Never has a book made me laugh and cry as much as The Fault in Our Stars by John Green. Like my reading of Gone Girl, it took me two tries to get through The Fault in Our Stars, but for a very different reason.
When I was five-years-old, I was diagnosed with Leukemia. While I have been cancer-free for twenty years, Hazel’s story touched me in a certain way that I could only read about twenty pages at a time. I got through about one-fifth of The Fault in Our Stars the first time I read it.
The cancer genre is something I am well-versed in, and the one thing I know is that it never has a happy ending, at least not entirely, and at the time–I didn’t want to cry. When I picked up The Fault in Our Stars again, I was determined to get to the end of this book that everyone was talking about.
If you are unfamiliar with this title, The Fault in Our Stars is about two teenagers who meet in a cancer support group. Hazel Grace Lancaster has thyroid cancer originally but now has an impressive, well-settled satellite colony in her lungs. Thanks to a cancer trial that worked, she can continue to exist on assisted oxygen indefinitely. Augustus Waters had osteosarcoma, and he lost one of his legs.
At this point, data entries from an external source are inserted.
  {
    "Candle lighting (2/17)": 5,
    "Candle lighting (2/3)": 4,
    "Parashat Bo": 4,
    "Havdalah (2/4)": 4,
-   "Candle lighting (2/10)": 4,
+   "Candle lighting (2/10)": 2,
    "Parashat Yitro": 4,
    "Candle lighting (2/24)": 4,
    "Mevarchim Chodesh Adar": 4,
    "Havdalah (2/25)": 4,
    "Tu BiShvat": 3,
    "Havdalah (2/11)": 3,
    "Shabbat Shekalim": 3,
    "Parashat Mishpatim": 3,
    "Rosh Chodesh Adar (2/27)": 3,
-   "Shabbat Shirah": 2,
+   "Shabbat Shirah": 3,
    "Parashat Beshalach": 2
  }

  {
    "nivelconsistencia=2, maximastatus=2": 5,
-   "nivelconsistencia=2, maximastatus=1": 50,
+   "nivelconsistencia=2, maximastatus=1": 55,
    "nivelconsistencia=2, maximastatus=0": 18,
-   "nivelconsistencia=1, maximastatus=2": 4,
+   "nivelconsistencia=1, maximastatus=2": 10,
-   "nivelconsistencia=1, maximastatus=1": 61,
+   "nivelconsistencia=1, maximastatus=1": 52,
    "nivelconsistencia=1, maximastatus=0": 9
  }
When the book starts off, it seems like these characters have good prospects. They are both healthy, and neither of them in imminent danger of dying like in Jenny Downham’s novel Before I Die. While the first half of the book is the love story between Hazel and Augustus, complete with casual banter and jokes about cancer survivors smoking.
The two characters share a love of a reclusive author named Peter Van Houten who lives in Amsterdam. When Augustus tracks down Van Houten’s assistant and contacts her they are extended the invitation to go visit the author in Amsterdam. The Genies, the books version of Make-A-Wish, grants Augustus’ wish to go to Amsterdam and visit the reclusive author.
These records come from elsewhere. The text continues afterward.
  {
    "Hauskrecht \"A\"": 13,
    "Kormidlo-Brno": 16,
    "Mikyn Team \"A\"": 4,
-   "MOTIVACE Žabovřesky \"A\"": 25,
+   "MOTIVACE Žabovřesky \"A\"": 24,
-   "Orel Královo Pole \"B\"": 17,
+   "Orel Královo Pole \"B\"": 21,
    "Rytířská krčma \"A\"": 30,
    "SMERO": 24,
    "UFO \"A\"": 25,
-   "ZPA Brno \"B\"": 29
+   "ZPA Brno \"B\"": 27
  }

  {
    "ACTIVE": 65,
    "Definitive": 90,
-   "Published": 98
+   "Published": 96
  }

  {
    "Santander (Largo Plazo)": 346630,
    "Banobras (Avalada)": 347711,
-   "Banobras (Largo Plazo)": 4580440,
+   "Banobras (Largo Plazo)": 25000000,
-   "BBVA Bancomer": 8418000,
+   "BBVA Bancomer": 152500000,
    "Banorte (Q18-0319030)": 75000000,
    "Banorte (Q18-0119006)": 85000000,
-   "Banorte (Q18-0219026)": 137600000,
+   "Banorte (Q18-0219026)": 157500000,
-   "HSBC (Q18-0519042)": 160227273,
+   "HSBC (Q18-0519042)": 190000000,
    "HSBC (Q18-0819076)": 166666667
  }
And on their last day in Amsterdam, that’s when the book turns from not-being-about cancer to bringing it to the foreground. The last third of The Fault in Our Stars is heart-wrenching but still holds the staccato humor from the first half of the book.
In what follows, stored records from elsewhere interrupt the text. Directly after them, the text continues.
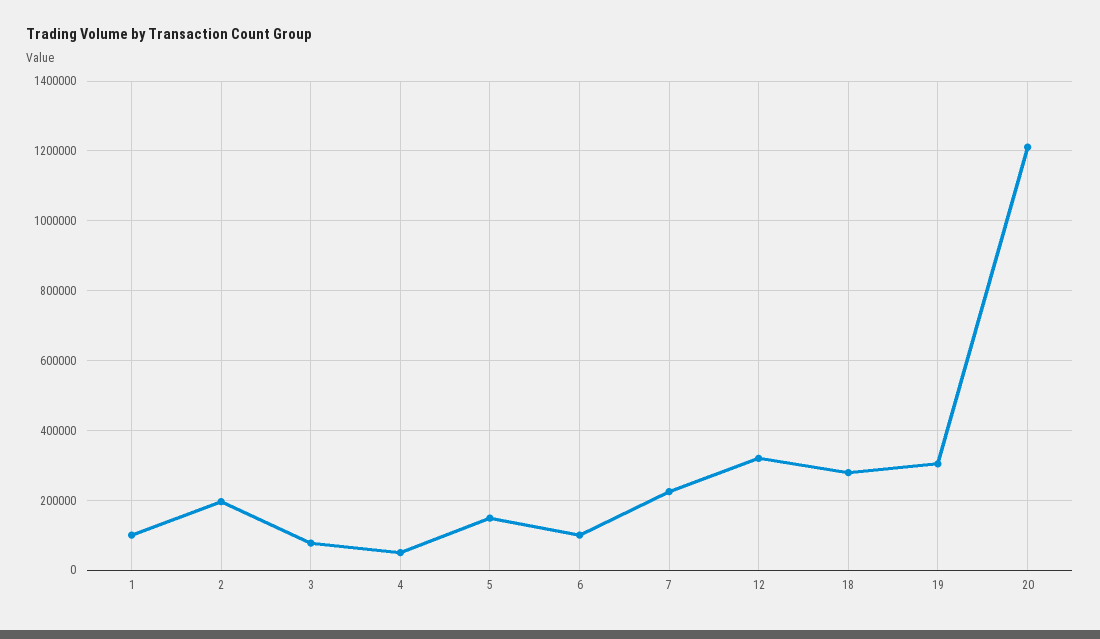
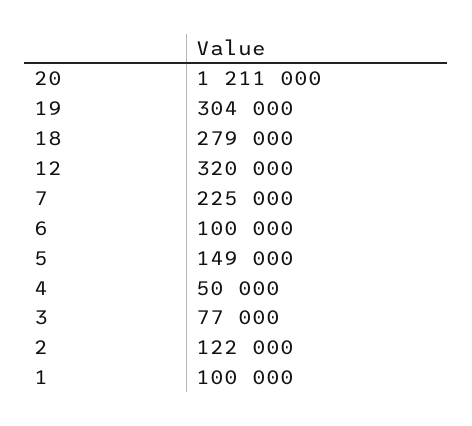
  {
    "1": 100000,
-   "2": 200000,
+   "2": 122000,
    "3": 77000,
    "4": 50000,
    "5": 149000,
    "6": 100000,
    "7": 225000,
    "12": 320000,
    "18": 279000,
    "19": 304000,
    "20": 1211000
  }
It seems wrong to call this a cancer book, but it also isn’t a satire. What I love most about The Fault in Our Stars is that while Hazel and Augustus meet in a cancer support group and their lives are colored by cancer, they don’t live their lives around their treatments. The trip to Amsterdam should have been impossible with Hazel’s condition, but they made it work. That’s the life Hazel should be living. While she’s had thyroid cancer she has been given a “miracle” with this successful clinical trial. She can go on living her life as long as the tumors don’t grow.
The trip to Amsterdam should have been impossible with Hazel’s condition, but they made it work. That’s the life Hazel should be living. While she’s had thyroid cancer she has been given a “miracle” with this successful clinical trial. She can go on living her life as long as the tumors don’t grow. August shows Hazel that she can live her life, and that’s one of the most important things I took away from The Fault in Our Stars.
Before I attempted reading this book for the second time. I thought that maybe I would go see the movie before I read the book. (I know, scandalous! I am much reformed now!) My logic at the time was that if I spent hours reading twenty pages at a time, I would spend a lot more time crying than I would if I just watched a two-hour movie.
A friend bought me the DVD because she felt guilty for not wanting to see a sad movie with me and it has sat in my pile of DVDs for the last six months until I finally watched it this week.
In the end, I am glad I didn’t see the movie before the book. While both the book and the movie are great works, I think I found the book to be funnier. Although I enjoyed seeing the movie because it brought to life details such as Van Houten’s favorite Swedish hip-hop song. I feel like the ending lost something in translation from book to movie.
The changes that have been made are ones that I can live with, but I do recommend the book first. Some of the reasons become inherently sad once you see them on screen, but the bits of humor that the book is infused with help soften the blow. Augustus and Hazel’s story is poignant and funny and really touching and in the end, shows us exactly how life is meant to be lived.